Was ist mit Impfgegnern?
Das Verhalten von Leuten, die zwar informiert sind, aber überhaupt keine Bereitschaft zur Impfung zeigen, kann man auf zwei Wege lenken. Sie könnten belohnt werden, wenn sie sich impfen lassen. Oder sogar bestraft, wenn sie es nicht tun. Dies birgt allerdings das Risiko, dass die freiwillige Impfbereitschaft kompromittiert wird.

Welche Rolle spielt Gruppendruck bei der Entscheidung dafür oder dagegen?
Sozialer Druck kann wirksam sein und bietet interessante Steuerungsmöglichkeiten. Leitfiguren wie führende Politikerinnen, Künstler, Musikerinnen oder Lehrer können mit gutem Beispiel vorangehen und eine Vorbildfunktion einnehmen.
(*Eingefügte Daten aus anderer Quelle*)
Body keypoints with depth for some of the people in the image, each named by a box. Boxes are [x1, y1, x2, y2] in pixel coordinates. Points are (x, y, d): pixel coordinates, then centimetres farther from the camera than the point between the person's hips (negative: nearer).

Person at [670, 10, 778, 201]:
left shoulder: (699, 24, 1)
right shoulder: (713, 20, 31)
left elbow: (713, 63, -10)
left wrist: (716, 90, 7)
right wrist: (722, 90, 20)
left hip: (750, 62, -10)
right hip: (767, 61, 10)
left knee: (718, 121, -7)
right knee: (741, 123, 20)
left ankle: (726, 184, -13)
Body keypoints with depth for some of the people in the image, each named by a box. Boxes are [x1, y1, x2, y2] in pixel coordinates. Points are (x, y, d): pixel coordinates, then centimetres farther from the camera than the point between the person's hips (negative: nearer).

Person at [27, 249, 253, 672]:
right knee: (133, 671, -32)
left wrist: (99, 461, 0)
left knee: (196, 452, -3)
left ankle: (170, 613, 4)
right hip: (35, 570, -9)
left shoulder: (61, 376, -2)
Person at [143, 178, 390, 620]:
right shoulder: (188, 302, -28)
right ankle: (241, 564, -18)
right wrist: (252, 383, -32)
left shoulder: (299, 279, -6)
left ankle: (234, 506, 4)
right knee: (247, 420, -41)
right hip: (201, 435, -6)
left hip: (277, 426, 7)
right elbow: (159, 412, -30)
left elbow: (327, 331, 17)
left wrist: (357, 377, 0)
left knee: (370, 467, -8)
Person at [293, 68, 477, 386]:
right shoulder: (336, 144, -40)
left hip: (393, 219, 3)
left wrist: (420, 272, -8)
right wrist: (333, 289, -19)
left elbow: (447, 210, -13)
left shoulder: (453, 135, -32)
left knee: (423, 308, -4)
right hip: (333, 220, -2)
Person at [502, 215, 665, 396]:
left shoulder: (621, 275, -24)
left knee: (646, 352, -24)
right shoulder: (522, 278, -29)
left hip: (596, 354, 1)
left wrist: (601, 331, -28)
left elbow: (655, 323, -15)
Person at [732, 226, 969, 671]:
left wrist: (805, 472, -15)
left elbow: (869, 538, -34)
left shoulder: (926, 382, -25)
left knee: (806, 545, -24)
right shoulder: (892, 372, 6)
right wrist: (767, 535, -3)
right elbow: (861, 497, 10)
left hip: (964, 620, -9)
Ihre Empfehlungen können vertrauensfördernd wirken und das individuell empfundene Risiko einer Impfung senken.

Wie kann man denn Gruppendruck auf die sanfte Tour ausüben?
Eine Idee ist ein öffentlich sichtbarer Zähler, der laufend anzeigt, wie hoch die aktuelle Impfquote in einem Unternehmen ist. Ein Ansteckbutton mit der Aufschrift „I did it“ kann die Impfträgheit von Kollegen senken. Die Impfung wird so zum Akt der Solidarität gegenüber den Mitmenschen, die eine Erkrankung schwer treffen würde.
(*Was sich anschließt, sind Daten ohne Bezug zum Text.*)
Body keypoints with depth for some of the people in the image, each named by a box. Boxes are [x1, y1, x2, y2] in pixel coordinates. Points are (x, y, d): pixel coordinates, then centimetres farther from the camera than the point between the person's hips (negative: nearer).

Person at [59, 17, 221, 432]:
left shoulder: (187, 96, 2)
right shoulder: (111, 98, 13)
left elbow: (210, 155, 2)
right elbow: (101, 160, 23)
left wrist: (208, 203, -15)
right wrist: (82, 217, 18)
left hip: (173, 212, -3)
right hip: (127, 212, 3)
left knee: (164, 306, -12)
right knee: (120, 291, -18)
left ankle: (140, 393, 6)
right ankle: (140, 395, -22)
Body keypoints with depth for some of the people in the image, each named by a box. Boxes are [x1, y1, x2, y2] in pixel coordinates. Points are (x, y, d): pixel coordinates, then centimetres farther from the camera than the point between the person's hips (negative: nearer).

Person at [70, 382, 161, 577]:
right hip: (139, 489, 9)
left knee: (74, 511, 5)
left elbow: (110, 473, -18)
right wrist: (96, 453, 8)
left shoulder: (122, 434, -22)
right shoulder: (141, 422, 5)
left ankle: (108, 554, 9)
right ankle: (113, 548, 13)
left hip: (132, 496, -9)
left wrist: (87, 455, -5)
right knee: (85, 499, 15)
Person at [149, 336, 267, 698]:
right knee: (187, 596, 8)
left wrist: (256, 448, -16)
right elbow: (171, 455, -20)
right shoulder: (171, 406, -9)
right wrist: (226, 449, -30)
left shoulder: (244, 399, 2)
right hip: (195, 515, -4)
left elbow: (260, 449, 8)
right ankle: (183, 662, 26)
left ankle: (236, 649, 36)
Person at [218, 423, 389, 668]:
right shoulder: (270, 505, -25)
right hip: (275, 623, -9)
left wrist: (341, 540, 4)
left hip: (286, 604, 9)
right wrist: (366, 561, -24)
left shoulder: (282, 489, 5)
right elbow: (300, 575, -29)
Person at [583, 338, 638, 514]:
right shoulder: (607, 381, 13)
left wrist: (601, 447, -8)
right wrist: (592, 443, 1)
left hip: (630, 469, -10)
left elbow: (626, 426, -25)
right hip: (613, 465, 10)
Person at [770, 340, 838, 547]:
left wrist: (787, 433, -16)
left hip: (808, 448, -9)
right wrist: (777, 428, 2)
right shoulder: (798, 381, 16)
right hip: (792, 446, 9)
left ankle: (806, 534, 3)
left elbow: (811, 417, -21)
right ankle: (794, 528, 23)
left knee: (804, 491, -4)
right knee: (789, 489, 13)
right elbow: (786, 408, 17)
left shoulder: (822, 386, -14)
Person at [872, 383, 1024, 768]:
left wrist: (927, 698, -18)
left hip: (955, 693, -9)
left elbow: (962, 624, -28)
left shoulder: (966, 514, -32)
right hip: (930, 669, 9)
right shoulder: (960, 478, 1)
Was können Nudging, also leichte Veränderungen der Rahmenbedingungen, und eine Informationspolitik, die zum Impfen aufruft, bewirken?
Menschen mögen Standardvorgaben. Eine Opt-out-Methode kann die gewünschte Reaktion klar unterstützen. Damit würde für die gesamte Bevölkerung eine Impfung organisiert. Wer nicht impfen will, muss sich aktiv dagegen entscheiden. Diese Methode wirkt bei der Organspende sehr gut. Außerdem könnte man sich über soziale Medien digital verpflichten, die Impfung machen zu lassen. Diese Absichtserklärung würde bereits mit einem festen Impftermin verbunden und so verpflichtend wirken.
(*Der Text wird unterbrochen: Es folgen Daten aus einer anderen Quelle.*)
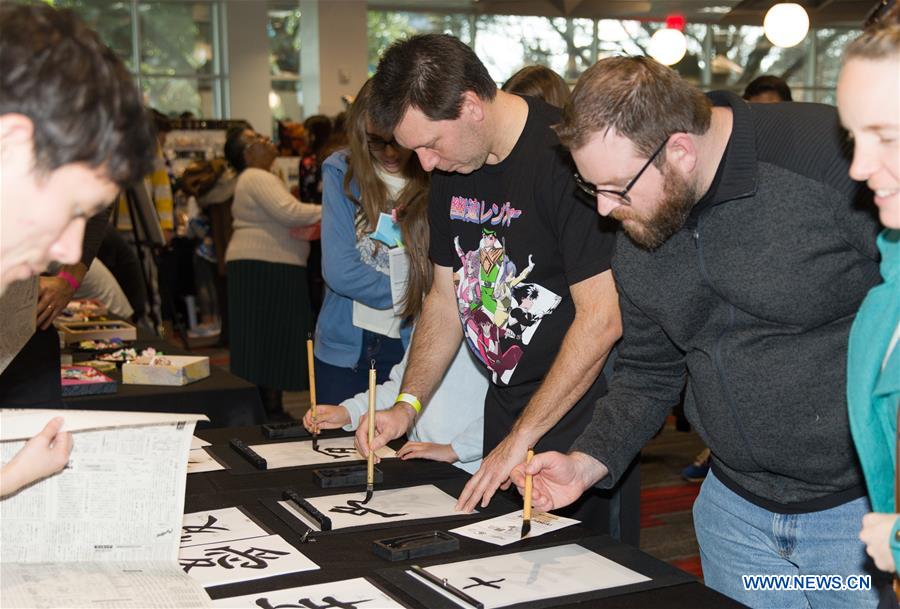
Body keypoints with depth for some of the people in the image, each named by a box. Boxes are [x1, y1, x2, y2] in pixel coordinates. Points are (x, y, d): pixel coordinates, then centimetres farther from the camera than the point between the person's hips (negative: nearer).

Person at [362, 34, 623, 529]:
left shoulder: (562, 157, -21)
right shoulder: (452, 170, 5)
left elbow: (601, 320, -23)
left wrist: (522, 437, -19)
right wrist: (408, 404, 3)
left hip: (579, 424, -7)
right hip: (505, 411, 7)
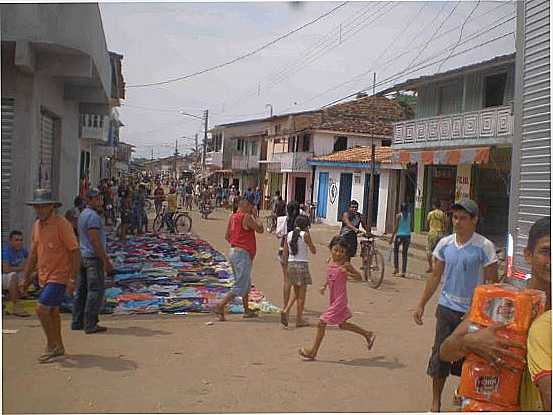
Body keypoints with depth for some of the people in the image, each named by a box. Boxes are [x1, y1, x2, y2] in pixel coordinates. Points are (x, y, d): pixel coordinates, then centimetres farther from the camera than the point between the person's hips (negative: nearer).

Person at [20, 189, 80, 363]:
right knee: (52, 311, 16)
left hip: (59, 276, -8)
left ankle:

Was müssen Staaten und Behörden regulativ tun, um eine hohe Impfquote zu erreichen?
Sie müssen immer abwägen zwischen Eigenverantwortung und Zwang. Manchmal ist es einfach zu anstrengend, vernünftig zu sein. Reisende könnten verpflichtet werden, nur mit einem Immunitätsnachweis Grenzen überschreiten zu dürfen. Bei Hochrisikogruppen oder Menschen, die sozial in engem Kontakt mit Hochrisikogruppen sind, halte ich eine befristete Impfpflicht für angebracht.

Ist eine Impfpflicht in unseren kritischen Gesellschaften denn umsetzbar?
Natürlich wird in solchen Krisenzeiten schnell nach einer Impfpflicht verlangt. Dazu müssen die Gesetzesgrundlagen vorhanden sein. In der Schweiz darf niemand gegen seinen Willen geimpft werden. Die Kantone können aber eine zeitlich befristete, für definierte Personengruppen geltende Impfpflicht aussprechen. Dies könnte durchaus sinnvoll sein, wenn die Krise sich verschärft und die Übersterblichkeit massiv zunimmt.

Frau Zingg, vielen Dank für das Interview.